• BRIEF: Translate this sentence from the tax case summaries into Spanish: "In the absence of any specific instances of mistake in the books of accounts and other records, the book results cannot be rejected on the basis of any such hypothetical calculation based on erroneous presumption."

• TEXT TO READ:
* * *

7.2 In CIT v/s Jacksons House 39 DTR 212(Del)(2010) held that Maintenance of stock register vis-a-vis particular form-finding of the tribunal that the method adopted by the assessee was a regular employed method and such that the income, profit and gain can be properly deduced there from-the accounts of the assessee are audited and no discrepancy was pointed out - maintenance of stock register of the nature expected by the AO was not feasible, considering the nature of business run by the assessee, AO was therefore not justified in rejecting the accounts and estimating higher GP rate. In CIT v/s Smt. Poonam Rani 326 ITR 223 (Del): Held that the AO has not pointed out any particular defects or discrepancy in the books of account maintained by the assessee, mere fall in G.P. rate alone could not by itself be a ground to reject the accounts of the assessee u/s 145(3).
In CIT v/s Mascot (India) Tools & Forgings (P) Ltd. 320 ITR 116 (All) held that Books of account are supported by the purchases vouchers, vouchers for expenses, stock record , and therefore, hypothetical and imaginary calculation of G.P. rate cannot be made unless some specific mistake in the books of account are pointed. In the absence of any specific instances of mistake in the books of accounts and other records, the book results cannot be rejected on the basis of any such hypothetical calculation based on erroneous presumption.

* * *

(Items from a data source)
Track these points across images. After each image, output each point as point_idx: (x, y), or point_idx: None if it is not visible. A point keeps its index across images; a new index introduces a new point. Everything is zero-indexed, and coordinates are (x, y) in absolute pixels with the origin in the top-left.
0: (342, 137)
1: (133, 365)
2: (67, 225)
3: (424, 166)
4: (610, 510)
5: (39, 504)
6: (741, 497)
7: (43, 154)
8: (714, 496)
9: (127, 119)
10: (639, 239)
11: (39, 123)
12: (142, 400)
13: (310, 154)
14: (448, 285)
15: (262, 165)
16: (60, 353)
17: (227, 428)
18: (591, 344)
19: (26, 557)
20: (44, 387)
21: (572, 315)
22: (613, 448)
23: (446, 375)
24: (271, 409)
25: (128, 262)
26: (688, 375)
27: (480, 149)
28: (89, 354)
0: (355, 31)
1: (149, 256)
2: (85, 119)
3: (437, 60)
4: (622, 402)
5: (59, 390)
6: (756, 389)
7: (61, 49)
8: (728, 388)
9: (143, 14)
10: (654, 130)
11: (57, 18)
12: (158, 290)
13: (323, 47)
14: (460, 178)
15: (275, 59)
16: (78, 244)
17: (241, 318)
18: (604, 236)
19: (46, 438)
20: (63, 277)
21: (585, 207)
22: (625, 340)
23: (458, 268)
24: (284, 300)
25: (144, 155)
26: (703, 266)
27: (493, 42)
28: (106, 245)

* * *

• EXERCISE RESPONSE: En ausencia de casos específicos de error en los libros de contabilidad y demás registros, los resultados contables no pueden rechazarse sobre la base de ningún cálculo hipotético de ese tipo fundado en una presunción errónea.